Selected text:
Posted by: Lisa Hill | February 5, 2017

Margaret Flockton, a fragrant memory (2016), by Louise Wilson

margaret-flockton-a-fragrant-memoryTowards the end of this lovely book, the biographer’s frustration is momentarily unleashed:

If only her letters had survived!  What might have been learned about Margaret’s life during the Great War? (p.215)

What indeed… In rescuing the story of  the botanical artist Margaret Flockton (1861-1953), Louise Wilson has done a sterling job of celebrating Flockton’s remarkable achievements, but the woman herself remains a shadow.  A self-effacing and very private personality, she can be  known only for her legacy, and we have to be satisfied with that.

It is an extraordinary legacy.  Summarised on the website of the Royal Botanic Gardens in Sydney, Margaret Flockton’s career as Australia’s first and most celebrated professional botanical artist was full of firsts.  Although she had a great champion in J.H. (Joseph Henry) Maiden, Director of the RBG (1859–1925), she worked in an era when women’s roles were circumscribed, but she nevertheless became professionally qualified and forged a career and financial independence.

Born in England when women were subjected to legislation that limited their financial independence, Margaret was inspired in that quest for financial independence by the experience of her grandmother Maria and the misfortunes of her improvident father.  An heiress, Maria was made bankrupt by her husband, his business partner and her solicitor.  Margaret’s father, expecting an inheritance that never came, took up life as an artist, but he was not successful.  The family, like so many, migrated to Australia in search of better opportunities…

Opportunities came to Margaret because she had insisted on completing her education before leaving England three years after her sisters.  Although it is not known how she supported herself in London, she attended various training schools in art, and gained entry to the National Art Training School in South Kensington.  She was lucky in this because its superintendent Henry Cole was alert to the predicament of the intelligent middle-class lady and ‘the difficult problem of woman’s work.   The art school enabled women to become qualified, not just as teachers of art, but in Margaret’s case for other employment.  It was her professional qualifications that made the difference at the beginning of her career in fine art, and in Sydney as a commercial artist and as a  botanical artist of Australian plants; at the end of her career it was her professional expertise that distinguished her work from her great rival Ellis Rowan, also a wildflower artist.

[Extracted page text data]
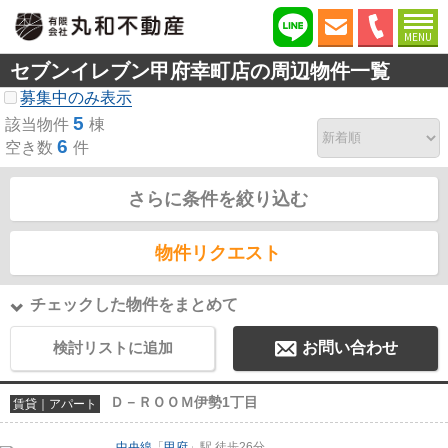
MENU
セブンイレブン甲府幸町店の周辺物件一覧
募集中のみ表示
5
該当物件
棟
6
空き数
件
さらに条件を絞り込む
物件リクエスト
チェックした物件をまとめて
検討リストに追加
お問い合わせ
Ｄ－ＲＯＯＭ伊勢1丁目
賃貸｜アパート
中央線
「
甲府
」駅 徒歩26分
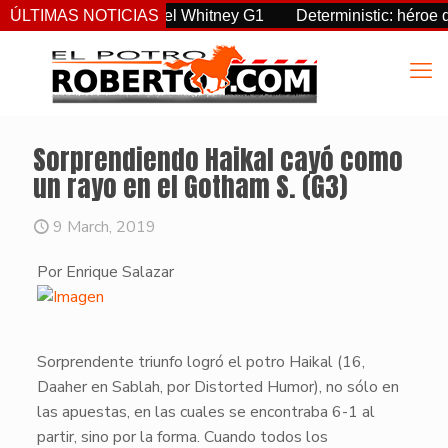
reignty supremo en el Whitney G1
ÚLTIMAS NOTICIAS
Deterministic: héroe del 
Sorprendiendo Haikal cayó como
un rayo en el Gotham S. (G3)
9 March, 2019
Por Enrique Salazar
​Sorprendente triunfo logró el potro
Haikal
(16,
Daaher en Sablah, por Distorted Humor), no sólo en
las apuestas, en las cuales se encontraba
6-1
al
partir, sino por la forma. Cuando todos los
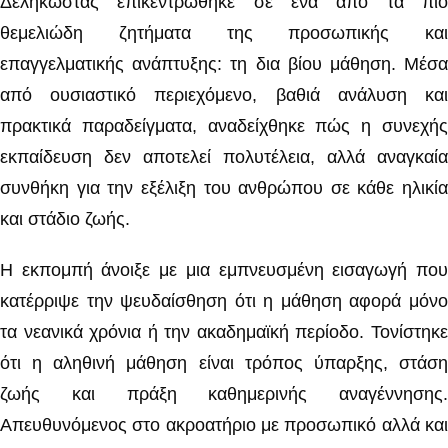
Δεληκώστας επικεντρώθηκε σε ένα από τα πιο
θεμελιώδη ζητήματα της προσωπικής και
επαγγελματικής ανάπτυξης: τη δια βίου μάθηση. Μέσα
από ουσιαστικό περιεχόμενο, βαθιά ανάλυση και
πρακτικά παραδείγματα, αναδείχθηκε πώς η συνεχής
εκπαίδευση δεν αποτελεί πολυτέλεια, αλλά αναγκαία
συνθήκη για την εξέλιξη του ανθρώπου σε κάθε ηλικία
και στάδιο ζωής.
Η εκπομπή άνοιξε με μια εμπνευσμένη εισαγωγή που
κατέρριψε την ψευδαίσθηση ότι η μάθηση αφορά μόνο
τα νεανικά χρόνια ή την ακαδημαϊκή περίοδο. Τονίστηκε
ότι η αληθινή μάθηση είναι τρόπος ύπαρξης, στάση
ζωής και πράξη καθημερινής αναγέννησης.
Απευθυνόμενος στο ακροατήριο με προσωπικό αλλά και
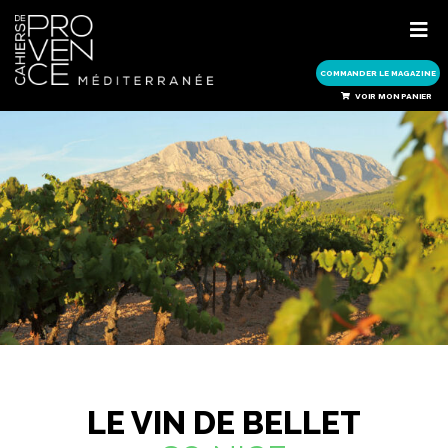
COMMANDER LE MAGAZINE
COMMANDER LE MAGAZINE
VOIR MON PANIER
LE VIN DE BELLET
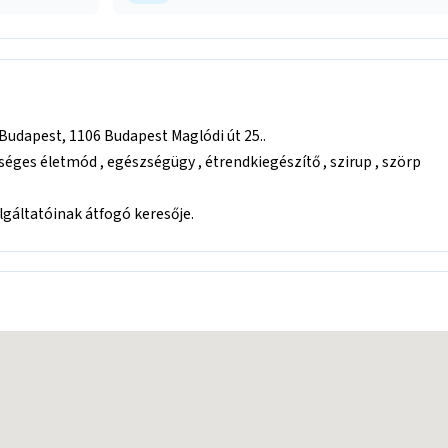
Budapest, 1106 Budapest Maglódi út 25..
ges életmód , egészségügy , étrendkiegészítő , szirup , szörp
áltatóinak átfogó keresője.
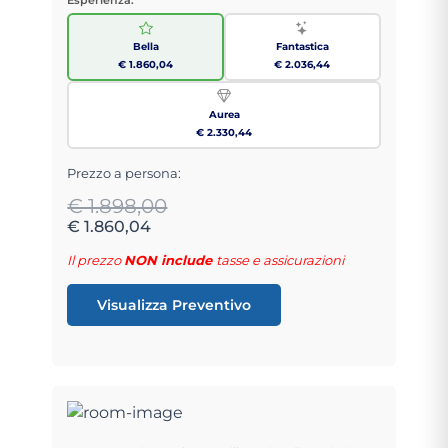
Bella
Fantastica
€ 1.860,04
€ 2.036,44
Aurea
€ 2.330,44
Prezzo a persona:
€ 1.898,00
€ 1.860,04
Il prezzo
NON include
tasse e assicurazioni
Visualizza Preventivo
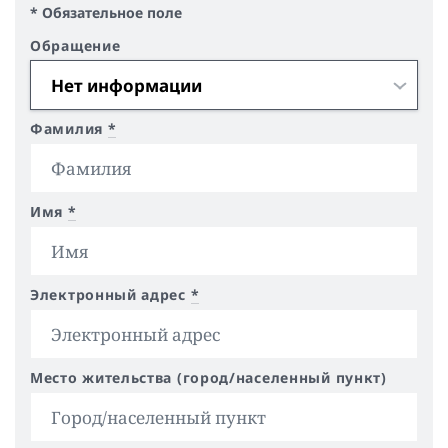
* Обязательное поле
Обращение
Фамилия
*
Имя
*
Электронный адрес
*
Место жительства (город/населенный пункт)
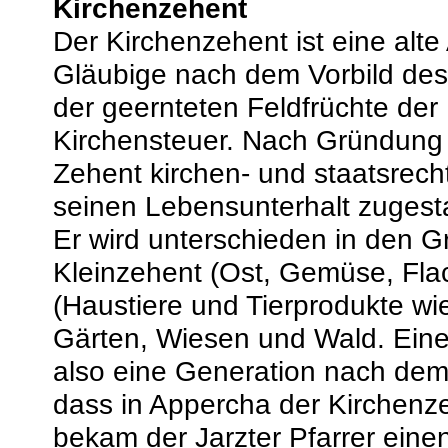
Kirchenzehent
Der Kirchenzehent ist eine alt
Gläubige nach dem Vorbild des
der geernteten Feldfrüchte der K
Kirchensteuer. Nach Gründung 
Zehent kirchen- und staatsrecht
seinen Lebensunterhalt zuges
Er wird unterschieden in den G
Kleinzehent (Ost, Gemüse, Fla
(Haustiere und Tierprodukte wie
Gärten, Wiesen und Wald. Ein
also eine Generation nach dem 
dass in Appercha der Kirchenze
bekam der Jarzter Pfarrer ein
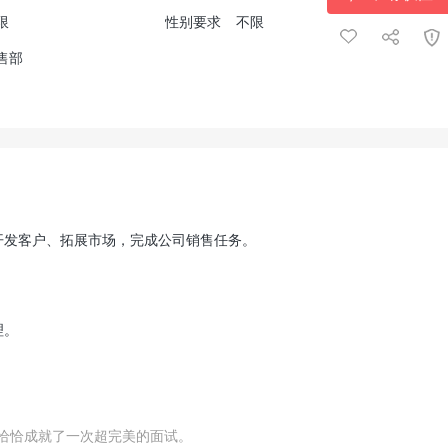
限
性别要求
不限
售部
、开发客户、拓展市场，完成公司销售任务。
理。
恰恰成就了一次超完美的面试。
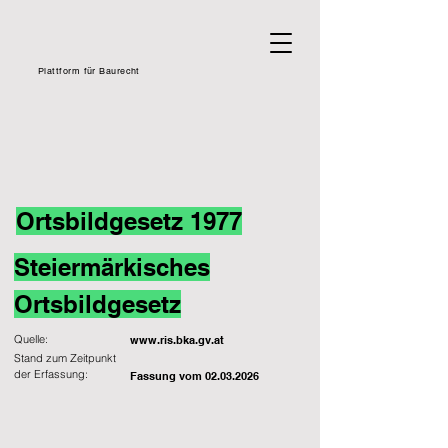
Plattform für Baurecht
Ortsbildgesetz 1977
Steiermärkisches
Ortsbildgesetz
Quelle:
www.ris.bka.gv.at
Stand zum Zeitpunkt
der Erfassung:
Fassung vom
02.03.2026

Aim of the exercise:
Write the next part of the review of the Margaret Flockton biography, starting right after its final sentence.

Exercise output:
The biographer cites from The West Australian in 1924, a summary of the issue:

“There are two distinct forms of wild flower painting – the strictly botanical, and the ordinary flower ‘study’.  In the former, artistic effects in composition and light and shade values are subordinate to accuracy of detail and the perfect delineation of a fully expanded flower, an unopened bud, leaf, and stalk, the latter often depicted in sections for convenience on a small-sized sheet of paper with the lowest showing the root formation.  The greatest Australian exponent of this class of flower painting is Miss Margaret Flockton, of the New South Wales Government Botanist’s staff, and illustrator of many technical botanical publications.  Yet in addition to what may be termed her ‘diagrammatic’ skill, Miss Flockton’s ordinary flower paintings are full of ‘feeling’, and her beautiful study, entitled ‘Waratah,’ in the Sydney Art Gallery is a perfect example of the combination of artistic effect with botanical accuracy.’ (p.201)

You can see this beautiful painting on the SAG website.

The exquisite works of Ellis Rowan, championed by the botanist Sarah Hynes (who was sacked from the RBG for ‘insubordination’) and who became the celebrity artist whose award-winning work was collected by the National Library of Australia and the Queensland Museum, are however, of a different order.  Rowan did not identify the plants as a professional botanical artist should.  The article in The West Australian, having eulogised her work, goes on to say:

“Unidentified flower paintings, however beautiful they may be, are of no scientific value to the systematic botanist… The establishment of a national collection of such paintings as Mrs Rowan’s, were they correctly named, would be of immense value to both professional and amateur botanists.” (p.201)

But the Commonwealth government succumbed to the campaign and paid a great deal of money for the Rowan collection anyway…

It was Margaret Flockton’s fate, like that of so many uncelebrated public servants, to leave a significant legacy of work unrecognised by all but a few, and it was not until 2003 (!) that the RBG got round to investigating her role in its collection of botanical art.  If her work is on display, *sigh* the website doesn’t tell us so, and if I have any readers in Sydney, I’d appreciate it if someone who visits the RBG could let me know if they do.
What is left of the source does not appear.